**Input for this task**
========================================

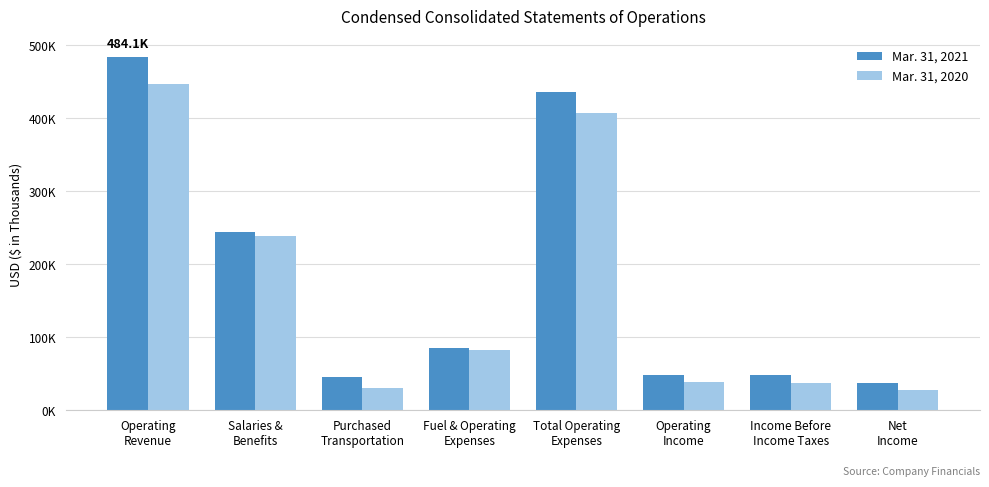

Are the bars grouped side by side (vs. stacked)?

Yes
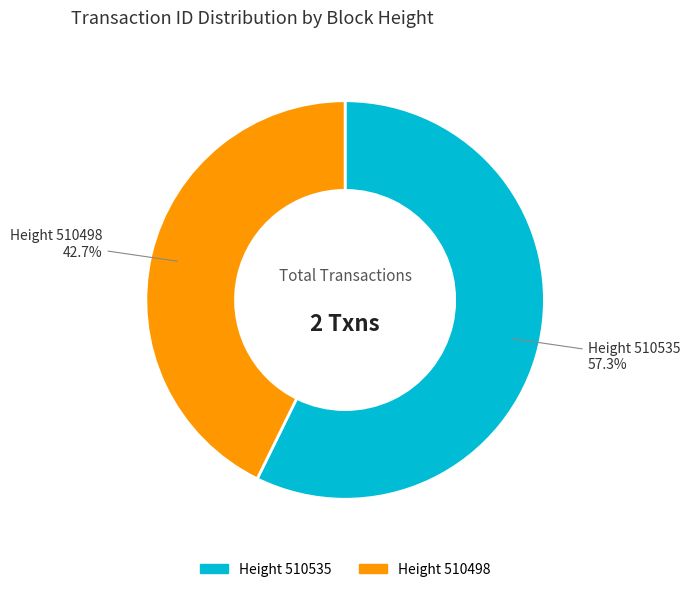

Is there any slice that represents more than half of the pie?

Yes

========================================

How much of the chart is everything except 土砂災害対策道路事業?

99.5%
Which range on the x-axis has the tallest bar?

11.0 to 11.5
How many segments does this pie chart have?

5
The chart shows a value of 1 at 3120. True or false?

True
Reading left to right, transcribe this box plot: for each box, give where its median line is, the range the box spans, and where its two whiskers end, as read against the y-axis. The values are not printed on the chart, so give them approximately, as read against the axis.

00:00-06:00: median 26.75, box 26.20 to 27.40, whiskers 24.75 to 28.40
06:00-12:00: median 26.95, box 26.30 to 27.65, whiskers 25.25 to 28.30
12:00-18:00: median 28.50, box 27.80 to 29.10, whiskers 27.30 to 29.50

========================================

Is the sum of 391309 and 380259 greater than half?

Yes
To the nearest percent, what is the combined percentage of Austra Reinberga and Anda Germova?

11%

========================================

**Instructions for the task**
Could you repeat the data word for word, starting at the line containing "11.0 to 11.5" and ending at the line containing "12:00-18:00: median 28.50, box"?

**Result of this exercise**
11.0 to 11.5
How many segments does this pie chart have?

5
The chart shows a value of 1 at 3120. True or false?

True
Reading left to right, transcribe this box plot: for each box, give where its median line is, the range the box spans, and where its two whiskers end, as read against the y-axis. The values are not printed on the chart, so give them approximately, as read against the axis.

00:00-06:00: median 26.75, box 26.20 to 27.40, whiskers 24.75 to 28.40
06:00-12:00: median 26.95, box 26.30 to 27.65, whiskers 25.25 to 28.30
12:00-18:00: median 28.50, box 27.80 to 29.10, whiskers 27.30 to 29.50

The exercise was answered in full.